▶ **The data**
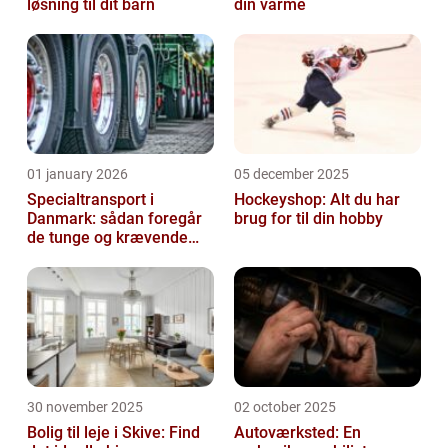
løsning til dit barn
din varme
01 january 2026
05 december 2025
Specialtransport i
Hockeyshop: Alt du har
Danmark: sådan foregår
brug for til din hobby
de tunge og krævende
transporter
30 november 2025
02 october 2025
Bolig til leje i Skive: Find
Autoværksted: En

▶ **Task**
Word for word, restate all of the material above except its pictures.

▶ **Solution for this task**
løsning til dit barn
din varme
01 january 2026
05 december 2025
Specialtransport i
Hockeyshop: Alt du har
Danmark: sådan foregår
brug for til din hobby
de tunge og krævende
transporter
30 november 2025
02 october 2025
Bolig til leje i Skive: Find
Autoværksted: En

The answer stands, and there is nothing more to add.